The US will send anti-tank weapons, air defense equipment and additional HIMARS systems to Ukraine.
U.S. Secretary of Defense Lloyd Austin made a surprise visit to Kiev to announce a new military aid package for Ukraine worth $100 million.
Austin, in his first visit to Kiev since April 2022, met with Ukrainian President Volodymyr Zelensky, Defense Minister Rustem Umerov, and Commander-in-Chief Valery Zarzhiny on Monday, pledging long-term U.S. support.
“Mr. President, the message I bring to you today is that the United States of America is with you. We will always be with you,” Mr. Austin told Mr. Zelensky.
Austin said Ukraine’s efforts to defeat Russian forces were “important to the rest of the world” and that U.S. support would continue “for a long time.”
The new aid package includes anti-tank weapons, air defense interceptors and additional High Mobility Artillery Rocket Systems (HIMARS).
Zelenskyy told Austin that his visit was a “very important signal” for Ukraine.
The President of Ukraine said, “We look forward to your support.”
Since Russia began its full-scale invasion of Ukraine in February 2022, the United States has provided $44 billion in security assistance, ranging from millions of bullets to air defense systems to advanced tanks from Europe and the United States. US dollar and has provided an additional $35 billion to allies. Finally, he promised to introduce F-16 fighter jets.
But there are concerns that support from allies is waning amid the devastating Israel-Gaza war and a lack of progress in Ukraine’s counterattack that began in June.
In eastern Ukraine, fighting has simmered around ruined towns such as Bakhmut and Avidka, but Ukraine has recently established a foothold on the east bank of the Dnipro River in the southern Kherson region and in the Black Sea.
But once the cold weather sets in, ground conditions will make it difficult for either side to make much of a profit.
“I think they are preparing for winter fighting,” Austin told reporters after the meeting, adding that he expected Russia to “become more aggressive.”
Last year, the Russian government brutally attacked Ukraine’s energy infrastructure and power grid, leaving millions of Ukrainians in the cold and darkness in often sub-zero temperatures.
Fred Kagan, a senior fellow at the American Enterprise Institute, said it’s a mistake to think there’s time to wait.
“If we cut off aid to Ukraine, the stalemate will not continue.
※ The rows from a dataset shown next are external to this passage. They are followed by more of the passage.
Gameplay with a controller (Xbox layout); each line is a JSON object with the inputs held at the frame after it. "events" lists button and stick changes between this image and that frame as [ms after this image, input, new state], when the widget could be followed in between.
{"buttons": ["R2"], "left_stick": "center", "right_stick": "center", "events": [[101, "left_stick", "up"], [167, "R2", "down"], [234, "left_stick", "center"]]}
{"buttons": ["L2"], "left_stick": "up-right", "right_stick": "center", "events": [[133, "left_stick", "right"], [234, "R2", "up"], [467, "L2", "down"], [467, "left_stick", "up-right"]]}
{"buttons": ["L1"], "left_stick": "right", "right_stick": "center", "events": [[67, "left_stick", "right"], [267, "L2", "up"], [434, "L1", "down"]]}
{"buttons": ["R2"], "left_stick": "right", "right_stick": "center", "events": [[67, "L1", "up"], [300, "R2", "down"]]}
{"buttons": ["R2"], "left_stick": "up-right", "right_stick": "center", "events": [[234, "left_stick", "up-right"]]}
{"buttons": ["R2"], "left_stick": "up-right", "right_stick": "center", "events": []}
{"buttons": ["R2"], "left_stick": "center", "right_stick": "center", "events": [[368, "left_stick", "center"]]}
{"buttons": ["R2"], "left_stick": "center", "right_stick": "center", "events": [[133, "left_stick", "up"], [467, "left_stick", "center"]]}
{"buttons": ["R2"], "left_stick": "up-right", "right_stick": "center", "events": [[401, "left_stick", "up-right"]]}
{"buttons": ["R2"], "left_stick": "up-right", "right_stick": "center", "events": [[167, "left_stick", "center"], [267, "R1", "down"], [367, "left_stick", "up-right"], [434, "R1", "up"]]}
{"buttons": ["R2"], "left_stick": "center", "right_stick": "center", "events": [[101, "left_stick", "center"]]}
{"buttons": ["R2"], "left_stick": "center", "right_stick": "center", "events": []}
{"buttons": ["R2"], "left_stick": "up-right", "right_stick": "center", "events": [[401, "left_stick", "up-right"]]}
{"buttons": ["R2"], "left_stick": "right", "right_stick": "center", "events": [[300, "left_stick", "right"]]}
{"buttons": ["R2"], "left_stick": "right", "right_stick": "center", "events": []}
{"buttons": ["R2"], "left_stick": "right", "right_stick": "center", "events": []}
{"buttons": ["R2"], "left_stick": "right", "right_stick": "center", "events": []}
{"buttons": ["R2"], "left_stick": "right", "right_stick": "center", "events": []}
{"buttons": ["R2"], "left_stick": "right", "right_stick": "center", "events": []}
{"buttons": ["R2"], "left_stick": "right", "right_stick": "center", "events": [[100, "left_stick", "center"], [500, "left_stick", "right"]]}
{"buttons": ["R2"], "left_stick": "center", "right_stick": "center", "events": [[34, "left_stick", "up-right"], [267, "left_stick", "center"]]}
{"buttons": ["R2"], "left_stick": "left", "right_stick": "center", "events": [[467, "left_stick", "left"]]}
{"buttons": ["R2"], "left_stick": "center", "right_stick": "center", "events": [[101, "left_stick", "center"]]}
This aid is actually essential to prevent Russia from moving again in a way that would allow it to defeat Ukraine. Yes,” Kagan told The Associated Press. “So the cost of cutting aid is Russia wins, Ukraine loses, and NATO loses.”
Mr. Austin’s visit comes amid growing divisions in the U.S. Congress over aid to Ukraine. Some members of Congress want to make aid to Israel a priority, even though U.S. defense officials have stressed that Washington can support both allies at the same time. Republican groups oppose sending more aid to Ukraine, saying taxpayer funds will go home.